Work to complete: Could you retype the listing beneath, keeping each line exactly as it is?

[Opening Supplied data section]

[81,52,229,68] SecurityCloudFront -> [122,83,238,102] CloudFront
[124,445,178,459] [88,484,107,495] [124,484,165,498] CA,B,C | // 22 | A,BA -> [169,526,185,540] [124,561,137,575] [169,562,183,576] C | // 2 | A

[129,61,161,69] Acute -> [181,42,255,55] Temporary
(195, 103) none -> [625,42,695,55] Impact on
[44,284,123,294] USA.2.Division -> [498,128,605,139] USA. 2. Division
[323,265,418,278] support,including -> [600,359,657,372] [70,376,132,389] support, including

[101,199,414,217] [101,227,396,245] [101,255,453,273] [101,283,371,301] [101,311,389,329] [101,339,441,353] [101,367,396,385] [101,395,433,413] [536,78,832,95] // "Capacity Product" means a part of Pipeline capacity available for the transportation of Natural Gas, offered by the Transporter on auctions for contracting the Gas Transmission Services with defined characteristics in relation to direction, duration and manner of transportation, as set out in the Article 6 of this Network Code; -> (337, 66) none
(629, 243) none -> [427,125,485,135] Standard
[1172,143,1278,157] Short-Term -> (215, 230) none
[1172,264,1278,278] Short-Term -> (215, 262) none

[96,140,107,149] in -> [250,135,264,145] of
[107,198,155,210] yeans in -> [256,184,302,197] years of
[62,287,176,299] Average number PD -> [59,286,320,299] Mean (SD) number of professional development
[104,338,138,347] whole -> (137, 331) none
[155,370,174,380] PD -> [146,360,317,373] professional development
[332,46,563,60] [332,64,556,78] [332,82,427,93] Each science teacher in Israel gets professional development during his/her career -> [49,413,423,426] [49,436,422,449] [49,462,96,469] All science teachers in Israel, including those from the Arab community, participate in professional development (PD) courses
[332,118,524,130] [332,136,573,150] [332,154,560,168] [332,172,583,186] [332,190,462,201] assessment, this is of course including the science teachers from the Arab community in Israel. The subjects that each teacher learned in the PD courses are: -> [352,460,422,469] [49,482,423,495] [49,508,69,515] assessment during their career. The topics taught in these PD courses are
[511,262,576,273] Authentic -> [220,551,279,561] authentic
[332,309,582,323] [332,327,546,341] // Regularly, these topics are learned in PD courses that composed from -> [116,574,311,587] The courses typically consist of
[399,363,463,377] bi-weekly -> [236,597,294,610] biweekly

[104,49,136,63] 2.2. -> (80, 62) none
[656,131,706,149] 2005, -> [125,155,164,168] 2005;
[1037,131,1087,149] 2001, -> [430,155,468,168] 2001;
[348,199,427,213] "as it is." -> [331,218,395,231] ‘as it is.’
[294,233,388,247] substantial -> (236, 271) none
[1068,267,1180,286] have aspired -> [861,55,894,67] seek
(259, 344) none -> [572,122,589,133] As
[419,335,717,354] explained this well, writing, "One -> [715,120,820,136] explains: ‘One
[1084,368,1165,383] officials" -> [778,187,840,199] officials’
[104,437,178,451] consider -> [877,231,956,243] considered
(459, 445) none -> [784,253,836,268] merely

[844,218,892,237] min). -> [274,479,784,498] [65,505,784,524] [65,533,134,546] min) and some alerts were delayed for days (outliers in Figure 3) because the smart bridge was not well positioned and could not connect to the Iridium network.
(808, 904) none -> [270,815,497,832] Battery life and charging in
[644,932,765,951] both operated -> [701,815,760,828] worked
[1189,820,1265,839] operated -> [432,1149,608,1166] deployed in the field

[Closing Supplied data section]

Written response:
[81,52,229,68] SecurityCloudFront -> [122,83,238,102] CloudFront
[124,445,178,459] [88,484,107,495] [124,484,165,498] CA,B,C | // 22 | A,BA -> [169,526,185,540] [124,561,137,575] [169,562,183,576] C | // 2 | A

[129,61,161,69] Acute -> [181,42,255,55] Temporary
(195, 103) none -> [625,42,695,55] Impact on
[44,284,123,294] USA.2.Division -> [498,128,605,139] USA. 2. Division
[323,265,418,278] support,including -> [600,359,657,372] [70,376,132,389] support, including

[101,199,414,217] [101,227,396,245] [101,255,453,273] [101,283,371,301] [101,311,389,329] [101,339,441,353] [101,367,396,385] [101,395,433,413] [536,78,832,95] // "Capacity Product" means a part of Pipeline capacity available for the transportation of Natural Gas, offered by the Transporter on auctions for contracting the Gas Transmission Services with defined characteristics in relation to direction, duration and manner of transportation, as set out in the Article 6 of this Network Code; -> (337, 66) none
(629, 243) none -> [427,125,485,135] Standard
[1172,143,1278,157] Short-Term -> (215, 230) none
[1172,264,1278,278] Short-Term -> (215, 262) none

[96,140,107,149] in -> [250,135,264,145] of
[107,198,155,210] yeans in -> [256,184,302,197] years of
[62,287,176,299] Average number PD -> [59,286,320,299] Mean (SD) number of professional development
[104,338,138,347] whole -> (137, 331) none
[155,370,174,380] PD -> [146,360,317,373] professional development
[332,46,563,60] [332,64,556,78] [332,82,427,93] Each science teacher in Israel gets professional development during his/her career -> [49,413,423,426] [49,436,422,449] [49,462,96,469] All science teachers in Israel, including those from the Arab community, participate in professional development (PD) courses
[332,118,524,130] [332,136,573,150] [332,154,560,168] [332,172,583,186] [332,190,462,201] assessment, this is of course including the science teachers from the Arab community in Israel. The subjects that each teacher learned in the PD courses are: -> [352,460,422,469] [49,482,423,495] [49,508,69,515] assessment during their career. The topics taught in these PD courses are
[511,262,576,273] Authentic -> [220,551,279,561] authentic
[332,309,582,323] [332,327,546,341] // Regularly, these topics are learned in PD courses that composed from -> [116,574,311,587] The courses typically consist of
[399,363,463,377] bi-weekly -> [236,597,294,610] biweekly

[104,49,136,63] 2.2. -> (80, 62) none
[656,131,706,149] 2005, -> [125,155,164,168] 2005;
[1037,131,1087,149] 2001, -> [430,155,468,168] 2001;
[348,199,427,213] "as it is." -> [331,218,395,231] ‘as it is.’
[294,233,388,247] substantial -> (236, 271) none
[1068,267,1180,286] have aspired -> [861,55,894,67] seek
(259, 344) none -> [572,122,589,133] As
[419,335,717,354] explained this well, writing, "One -> [715,120,820,136] explains: ‘One
[1084,368,1165,383] officials" -> [778,187,840,199] officials’
[104,437,178,451] consider -> [877,231,956,243] considered
(459, 445) none -> [784,253,836,268] merely

[844,218,892,237] min). -> [274,479,784,498] [65,505,784,524] [65,533,134,546] min) and some alerts were delayed for days (outliers in Figure 3) because the smart bridge was not well positioned and could not connect to the Iridium network.
(808, 904) none -> [270,815,497,832] Battery life and charging in
[644,932,765,951] both operated -> [701,815,760,828] worked
[1189,820,1265,839] operated -> [432,1149,608,1166] deployed in the field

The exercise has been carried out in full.